Yes, but entropy is always calculated relative to some established
model, shared by compressor and decompressor. It looks like the model
you use is character-based, global and context-free, i.e. it does not
take character combinations or other contexts into account, and does
not attempt to calculate entropies of subsections.
This means those 4.8 bits per character of entropy are a lower bound
only for character-oriented compression. Compressors which look at
character combinations or which reset compression histories and thus
distribution statistics at certain times might get better results.
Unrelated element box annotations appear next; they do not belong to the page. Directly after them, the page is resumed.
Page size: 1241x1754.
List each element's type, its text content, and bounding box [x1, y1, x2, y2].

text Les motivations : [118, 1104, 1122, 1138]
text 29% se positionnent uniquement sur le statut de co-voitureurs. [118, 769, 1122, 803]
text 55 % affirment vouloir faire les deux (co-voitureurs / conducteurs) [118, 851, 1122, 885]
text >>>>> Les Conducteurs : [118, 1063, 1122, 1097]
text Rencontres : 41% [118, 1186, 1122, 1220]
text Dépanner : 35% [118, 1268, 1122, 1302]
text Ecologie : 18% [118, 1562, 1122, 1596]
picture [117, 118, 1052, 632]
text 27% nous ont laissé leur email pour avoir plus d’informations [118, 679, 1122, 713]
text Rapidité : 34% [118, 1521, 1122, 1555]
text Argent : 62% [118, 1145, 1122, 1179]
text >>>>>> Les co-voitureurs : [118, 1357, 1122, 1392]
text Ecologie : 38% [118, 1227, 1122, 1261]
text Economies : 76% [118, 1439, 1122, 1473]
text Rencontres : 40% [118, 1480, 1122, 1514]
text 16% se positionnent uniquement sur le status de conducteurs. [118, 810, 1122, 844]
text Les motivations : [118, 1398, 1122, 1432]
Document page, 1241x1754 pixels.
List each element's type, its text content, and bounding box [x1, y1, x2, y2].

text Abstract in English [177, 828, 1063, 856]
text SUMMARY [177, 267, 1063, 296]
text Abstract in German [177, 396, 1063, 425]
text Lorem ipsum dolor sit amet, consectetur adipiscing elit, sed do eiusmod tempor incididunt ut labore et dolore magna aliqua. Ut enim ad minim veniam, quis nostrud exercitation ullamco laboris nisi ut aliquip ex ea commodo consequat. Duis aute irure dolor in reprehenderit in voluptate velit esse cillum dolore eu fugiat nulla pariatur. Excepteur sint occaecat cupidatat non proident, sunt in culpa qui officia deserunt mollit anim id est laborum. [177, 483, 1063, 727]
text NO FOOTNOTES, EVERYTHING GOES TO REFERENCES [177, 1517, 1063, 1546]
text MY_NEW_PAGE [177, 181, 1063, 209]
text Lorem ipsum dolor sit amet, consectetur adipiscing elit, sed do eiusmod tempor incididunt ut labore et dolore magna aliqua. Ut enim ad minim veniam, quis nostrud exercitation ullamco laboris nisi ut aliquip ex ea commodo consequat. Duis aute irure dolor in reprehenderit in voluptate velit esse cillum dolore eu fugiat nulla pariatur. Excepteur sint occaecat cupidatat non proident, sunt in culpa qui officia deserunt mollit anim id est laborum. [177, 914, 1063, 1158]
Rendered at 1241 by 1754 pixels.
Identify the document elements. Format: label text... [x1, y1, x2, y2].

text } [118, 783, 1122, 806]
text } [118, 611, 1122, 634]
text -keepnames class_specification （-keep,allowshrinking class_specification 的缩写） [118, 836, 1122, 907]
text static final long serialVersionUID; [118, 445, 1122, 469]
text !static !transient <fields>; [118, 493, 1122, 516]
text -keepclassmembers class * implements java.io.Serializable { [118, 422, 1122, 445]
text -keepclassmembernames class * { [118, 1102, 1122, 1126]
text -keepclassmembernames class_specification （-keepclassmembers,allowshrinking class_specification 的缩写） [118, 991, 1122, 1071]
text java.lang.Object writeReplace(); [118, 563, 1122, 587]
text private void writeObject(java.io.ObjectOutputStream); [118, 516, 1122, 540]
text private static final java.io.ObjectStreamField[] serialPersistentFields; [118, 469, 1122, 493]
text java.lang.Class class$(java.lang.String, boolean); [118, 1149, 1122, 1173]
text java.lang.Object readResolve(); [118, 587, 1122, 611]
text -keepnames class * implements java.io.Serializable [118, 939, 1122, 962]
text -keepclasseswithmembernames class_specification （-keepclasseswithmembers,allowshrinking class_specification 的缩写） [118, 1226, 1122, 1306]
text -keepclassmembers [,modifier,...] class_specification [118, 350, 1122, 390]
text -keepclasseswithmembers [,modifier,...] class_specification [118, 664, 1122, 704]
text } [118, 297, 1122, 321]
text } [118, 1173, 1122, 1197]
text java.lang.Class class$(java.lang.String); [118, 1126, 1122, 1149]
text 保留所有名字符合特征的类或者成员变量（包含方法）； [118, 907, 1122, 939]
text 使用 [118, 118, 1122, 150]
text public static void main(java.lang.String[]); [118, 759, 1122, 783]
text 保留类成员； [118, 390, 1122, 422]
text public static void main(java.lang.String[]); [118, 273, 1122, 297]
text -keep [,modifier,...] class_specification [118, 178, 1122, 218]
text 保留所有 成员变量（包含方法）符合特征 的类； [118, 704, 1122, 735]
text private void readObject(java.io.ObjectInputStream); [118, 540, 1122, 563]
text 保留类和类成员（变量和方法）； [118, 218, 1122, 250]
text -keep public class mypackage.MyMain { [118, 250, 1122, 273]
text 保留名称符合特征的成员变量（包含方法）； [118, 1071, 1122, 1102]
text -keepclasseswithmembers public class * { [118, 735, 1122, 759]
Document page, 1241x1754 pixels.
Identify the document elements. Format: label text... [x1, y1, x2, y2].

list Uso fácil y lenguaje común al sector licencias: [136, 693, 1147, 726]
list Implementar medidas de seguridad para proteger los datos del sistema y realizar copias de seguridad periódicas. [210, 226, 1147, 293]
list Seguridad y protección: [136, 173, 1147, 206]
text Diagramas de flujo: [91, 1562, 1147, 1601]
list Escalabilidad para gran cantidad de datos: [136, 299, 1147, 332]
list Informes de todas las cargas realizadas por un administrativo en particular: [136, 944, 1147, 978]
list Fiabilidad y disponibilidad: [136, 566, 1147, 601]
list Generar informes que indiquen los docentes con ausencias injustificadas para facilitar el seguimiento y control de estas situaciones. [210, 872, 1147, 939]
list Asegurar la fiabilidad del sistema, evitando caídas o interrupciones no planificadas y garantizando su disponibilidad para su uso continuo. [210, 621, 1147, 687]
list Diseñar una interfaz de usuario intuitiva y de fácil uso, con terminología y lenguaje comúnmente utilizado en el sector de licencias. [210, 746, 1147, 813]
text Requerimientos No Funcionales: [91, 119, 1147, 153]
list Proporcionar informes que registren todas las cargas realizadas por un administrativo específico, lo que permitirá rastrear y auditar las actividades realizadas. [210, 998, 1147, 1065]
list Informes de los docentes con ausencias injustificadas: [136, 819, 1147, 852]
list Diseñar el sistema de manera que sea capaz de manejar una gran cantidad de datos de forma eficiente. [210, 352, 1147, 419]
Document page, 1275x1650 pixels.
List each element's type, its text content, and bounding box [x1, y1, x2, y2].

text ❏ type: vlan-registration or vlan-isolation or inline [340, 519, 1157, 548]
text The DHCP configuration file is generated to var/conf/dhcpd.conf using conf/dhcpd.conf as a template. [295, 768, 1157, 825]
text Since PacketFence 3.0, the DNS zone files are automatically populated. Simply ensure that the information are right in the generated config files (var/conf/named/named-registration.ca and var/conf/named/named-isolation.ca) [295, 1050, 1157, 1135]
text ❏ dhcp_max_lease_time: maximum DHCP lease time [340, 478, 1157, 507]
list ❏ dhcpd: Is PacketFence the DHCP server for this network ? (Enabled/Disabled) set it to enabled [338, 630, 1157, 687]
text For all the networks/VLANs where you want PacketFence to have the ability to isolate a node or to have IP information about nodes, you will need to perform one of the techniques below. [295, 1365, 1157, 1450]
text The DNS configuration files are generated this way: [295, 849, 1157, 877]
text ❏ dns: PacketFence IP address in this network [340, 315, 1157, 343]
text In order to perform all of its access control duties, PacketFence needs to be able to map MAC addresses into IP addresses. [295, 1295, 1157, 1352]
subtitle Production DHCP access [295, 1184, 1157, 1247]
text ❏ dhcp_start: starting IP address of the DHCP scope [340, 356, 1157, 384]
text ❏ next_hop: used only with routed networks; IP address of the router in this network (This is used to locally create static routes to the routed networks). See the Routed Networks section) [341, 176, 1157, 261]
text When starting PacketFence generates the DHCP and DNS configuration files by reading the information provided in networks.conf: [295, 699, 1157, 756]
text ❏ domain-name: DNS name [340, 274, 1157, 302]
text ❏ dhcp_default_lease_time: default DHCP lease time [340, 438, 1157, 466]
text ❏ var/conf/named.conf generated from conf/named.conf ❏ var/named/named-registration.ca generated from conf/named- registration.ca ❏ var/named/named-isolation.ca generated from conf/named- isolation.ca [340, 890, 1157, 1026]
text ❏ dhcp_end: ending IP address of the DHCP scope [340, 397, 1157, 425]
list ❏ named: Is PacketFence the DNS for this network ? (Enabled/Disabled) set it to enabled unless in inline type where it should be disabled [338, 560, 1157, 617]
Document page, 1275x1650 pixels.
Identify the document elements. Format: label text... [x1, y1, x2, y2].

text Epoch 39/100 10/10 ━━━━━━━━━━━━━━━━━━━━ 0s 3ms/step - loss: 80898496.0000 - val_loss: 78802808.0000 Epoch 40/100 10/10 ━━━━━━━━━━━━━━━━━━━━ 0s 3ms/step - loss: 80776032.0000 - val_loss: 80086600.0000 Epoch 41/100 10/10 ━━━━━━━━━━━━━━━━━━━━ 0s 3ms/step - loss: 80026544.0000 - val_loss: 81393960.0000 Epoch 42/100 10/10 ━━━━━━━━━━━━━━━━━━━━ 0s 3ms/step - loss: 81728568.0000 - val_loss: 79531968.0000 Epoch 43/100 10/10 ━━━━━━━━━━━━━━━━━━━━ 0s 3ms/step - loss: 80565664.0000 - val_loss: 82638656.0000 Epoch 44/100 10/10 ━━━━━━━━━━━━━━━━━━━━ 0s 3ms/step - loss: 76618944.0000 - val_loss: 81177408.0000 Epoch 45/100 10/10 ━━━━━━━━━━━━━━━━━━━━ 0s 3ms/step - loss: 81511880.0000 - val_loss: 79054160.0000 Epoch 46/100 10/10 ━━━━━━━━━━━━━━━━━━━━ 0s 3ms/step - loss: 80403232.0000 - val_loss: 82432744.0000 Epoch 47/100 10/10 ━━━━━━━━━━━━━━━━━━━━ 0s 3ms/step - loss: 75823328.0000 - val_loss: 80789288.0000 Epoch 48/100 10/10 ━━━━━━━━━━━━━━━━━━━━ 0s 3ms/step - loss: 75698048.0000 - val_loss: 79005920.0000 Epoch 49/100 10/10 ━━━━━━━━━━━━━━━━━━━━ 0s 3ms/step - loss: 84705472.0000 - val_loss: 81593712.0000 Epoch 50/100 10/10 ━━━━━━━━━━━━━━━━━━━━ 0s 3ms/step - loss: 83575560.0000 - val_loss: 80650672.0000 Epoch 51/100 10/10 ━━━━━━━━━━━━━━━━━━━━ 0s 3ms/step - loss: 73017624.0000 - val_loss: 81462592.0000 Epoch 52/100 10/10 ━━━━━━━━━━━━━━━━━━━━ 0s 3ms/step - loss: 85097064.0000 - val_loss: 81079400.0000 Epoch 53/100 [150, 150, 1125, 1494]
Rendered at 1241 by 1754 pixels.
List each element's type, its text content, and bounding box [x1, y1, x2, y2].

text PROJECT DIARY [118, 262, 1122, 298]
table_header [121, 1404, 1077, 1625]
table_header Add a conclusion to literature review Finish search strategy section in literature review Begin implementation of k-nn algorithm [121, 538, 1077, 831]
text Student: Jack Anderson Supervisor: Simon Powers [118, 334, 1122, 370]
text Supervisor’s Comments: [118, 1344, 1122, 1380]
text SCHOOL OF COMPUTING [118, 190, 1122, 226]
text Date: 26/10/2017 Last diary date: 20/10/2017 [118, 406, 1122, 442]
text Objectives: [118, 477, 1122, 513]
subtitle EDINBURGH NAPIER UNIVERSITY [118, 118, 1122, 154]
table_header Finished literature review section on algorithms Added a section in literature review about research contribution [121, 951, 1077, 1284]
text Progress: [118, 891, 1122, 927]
Basically the entropy in your model describes a bound on the compression
ratio of static, adaptive Huffman encoding. It does not say anything about
other types of compression.
These days good text compressors (ppm, dmc and even BWT) achieve
around 75% compression (using models with around 2 bits of entropy per
character) on typical English language reference texts (Canterbury Corpus,
novels from Project Gutenberg, e.g.).
The interesting question for text compression is what the minimum
entropy of English language text is relative to an optimum, algorithmic
model, i.e. a model that does not depend on the receiver having access
to large dictionaries, portions of text etc., but only a reasonably-sized
decompression algorithm. The current assumption is that a lower bound
is around 1 bit per character, leading to an upper bound on English
language text compression of around 87.5 %.